Comparison of Fluid Prediction Success between AVO and Bright Spot Techniques in the Marco Polo Field, the Gulf of Mexico

摘要

Bright spot amplitude anomalies in seismic data are common indicators of natural gas; however, an interpretation based purely on these amplitude anomalies often yields a false indication of gas-saturated sands. A data set from the Marco Polo field, the Gulf of Mexico, demonstrates this problem. A discovery well was drilled into a sequence of bright spot anomalies that were indeed gas-saturated sands. This suggested that other bright spots in the seismic section also corresponded to gas sands and that non-bright spots were to brine-saturated sands. Nine development wells were later drilled into those bright spots, but not all of them were gas sands and not all of non-bright spots were brine-saturated sands.

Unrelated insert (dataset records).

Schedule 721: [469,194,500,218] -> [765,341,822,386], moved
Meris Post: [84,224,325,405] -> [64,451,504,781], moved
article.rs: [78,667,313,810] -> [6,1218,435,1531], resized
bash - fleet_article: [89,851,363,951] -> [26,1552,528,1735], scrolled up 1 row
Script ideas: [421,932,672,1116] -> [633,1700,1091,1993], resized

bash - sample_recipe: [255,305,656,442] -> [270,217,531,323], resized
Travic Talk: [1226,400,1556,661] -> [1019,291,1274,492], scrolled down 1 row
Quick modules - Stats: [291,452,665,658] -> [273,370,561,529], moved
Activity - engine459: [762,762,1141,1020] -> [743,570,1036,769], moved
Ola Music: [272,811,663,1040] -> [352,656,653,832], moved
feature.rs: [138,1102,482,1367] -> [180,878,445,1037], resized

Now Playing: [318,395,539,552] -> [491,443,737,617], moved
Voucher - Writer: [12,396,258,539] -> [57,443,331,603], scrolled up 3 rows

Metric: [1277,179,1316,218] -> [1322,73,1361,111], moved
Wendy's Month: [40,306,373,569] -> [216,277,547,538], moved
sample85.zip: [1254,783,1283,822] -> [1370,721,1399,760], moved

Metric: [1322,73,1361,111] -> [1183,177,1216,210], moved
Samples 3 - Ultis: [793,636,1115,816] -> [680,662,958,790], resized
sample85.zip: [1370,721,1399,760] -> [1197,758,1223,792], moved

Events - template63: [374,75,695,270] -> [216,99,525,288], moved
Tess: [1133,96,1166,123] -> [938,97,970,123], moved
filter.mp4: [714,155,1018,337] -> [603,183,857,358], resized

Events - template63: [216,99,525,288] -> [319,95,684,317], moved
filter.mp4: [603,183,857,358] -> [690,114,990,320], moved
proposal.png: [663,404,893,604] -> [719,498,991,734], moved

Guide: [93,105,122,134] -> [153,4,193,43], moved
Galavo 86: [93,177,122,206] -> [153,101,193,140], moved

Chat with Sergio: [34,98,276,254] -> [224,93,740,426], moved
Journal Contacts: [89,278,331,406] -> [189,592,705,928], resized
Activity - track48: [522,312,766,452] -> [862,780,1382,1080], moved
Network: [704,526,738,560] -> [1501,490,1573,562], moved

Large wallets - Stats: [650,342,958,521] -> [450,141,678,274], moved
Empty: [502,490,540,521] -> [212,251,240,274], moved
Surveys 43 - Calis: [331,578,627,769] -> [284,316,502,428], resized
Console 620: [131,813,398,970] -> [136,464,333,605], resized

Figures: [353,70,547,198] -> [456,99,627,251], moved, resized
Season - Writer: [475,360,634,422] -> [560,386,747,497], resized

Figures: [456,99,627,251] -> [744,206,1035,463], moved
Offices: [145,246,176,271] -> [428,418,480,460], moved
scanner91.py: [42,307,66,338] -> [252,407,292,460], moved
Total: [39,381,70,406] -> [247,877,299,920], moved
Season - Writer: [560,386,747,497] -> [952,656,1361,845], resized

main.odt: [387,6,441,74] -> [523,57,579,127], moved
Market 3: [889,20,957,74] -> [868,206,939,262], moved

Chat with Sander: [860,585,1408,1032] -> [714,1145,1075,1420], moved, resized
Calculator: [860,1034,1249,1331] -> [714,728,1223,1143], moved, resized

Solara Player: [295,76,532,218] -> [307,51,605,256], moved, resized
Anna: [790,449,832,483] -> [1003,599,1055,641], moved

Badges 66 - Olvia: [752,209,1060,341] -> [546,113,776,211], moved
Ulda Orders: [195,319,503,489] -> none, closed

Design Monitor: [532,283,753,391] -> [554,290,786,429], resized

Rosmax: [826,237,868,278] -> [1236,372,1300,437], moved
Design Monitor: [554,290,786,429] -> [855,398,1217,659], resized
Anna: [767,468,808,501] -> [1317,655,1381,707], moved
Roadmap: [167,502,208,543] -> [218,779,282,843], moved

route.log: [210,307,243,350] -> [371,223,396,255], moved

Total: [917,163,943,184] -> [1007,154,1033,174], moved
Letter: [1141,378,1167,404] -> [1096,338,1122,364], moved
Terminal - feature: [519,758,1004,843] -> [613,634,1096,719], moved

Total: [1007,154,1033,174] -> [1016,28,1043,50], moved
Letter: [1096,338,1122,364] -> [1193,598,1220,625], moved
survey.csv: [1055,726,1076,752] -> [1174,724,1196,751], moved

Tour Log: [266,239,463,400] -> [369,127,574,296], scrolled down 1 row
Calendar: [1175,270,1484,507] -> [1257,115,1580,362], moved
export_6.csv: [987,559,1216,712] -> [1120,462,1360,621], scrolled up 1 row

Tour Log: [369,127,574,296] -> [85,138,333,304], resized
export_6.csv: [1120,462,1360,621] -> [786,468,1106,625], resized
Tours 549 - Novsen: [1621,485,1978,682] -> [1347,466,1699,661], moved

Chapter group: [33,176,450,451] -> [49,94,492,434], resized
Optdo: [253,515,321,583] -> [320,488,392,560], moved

This study utilized Gassmann fluid substitution and three seismic amplitude versus offset (AVO) techniques (intercept and gradient, elastic impedance, and Lambda-Mu-Rho) as a comparison to purely using bright spots technique for fluid-type prediction at the location around the discovery well. This study used borehole information only from the discovery well in the purpose of AVO calibration. Forward models for the three AVO techniques were created from the well-log information in order to predict differences in the modeled attributes between gas- and brine-saturated scenarios. Pre-stack seismic data were inverted for intercept and gradient attributes, elastic impedance (EI) volumes, and Lambda-Mu-Rho (LMR) volumes. These volumes were compared to the forward models to predict gas- and brine-saturated locations. The prediction results were evaluated with information from the nine development wells. The intercept and gradient, elastic impedance, and LMR techniques yielded correct predictions of 52%, 61%, and 70%, respectively, of the observed sands. The traditional bright spot method yielded only 45% of correct fluid prediction. In conclusion, the pre-stack AVO techniques provided a better fluid prediction than relying solely on the post-stack bright spots alone. Furthermore, the prediction results improved as the computational intensity of the inversion increased from the intercept and gradient, to the elastic impedance, and to the LMR technique.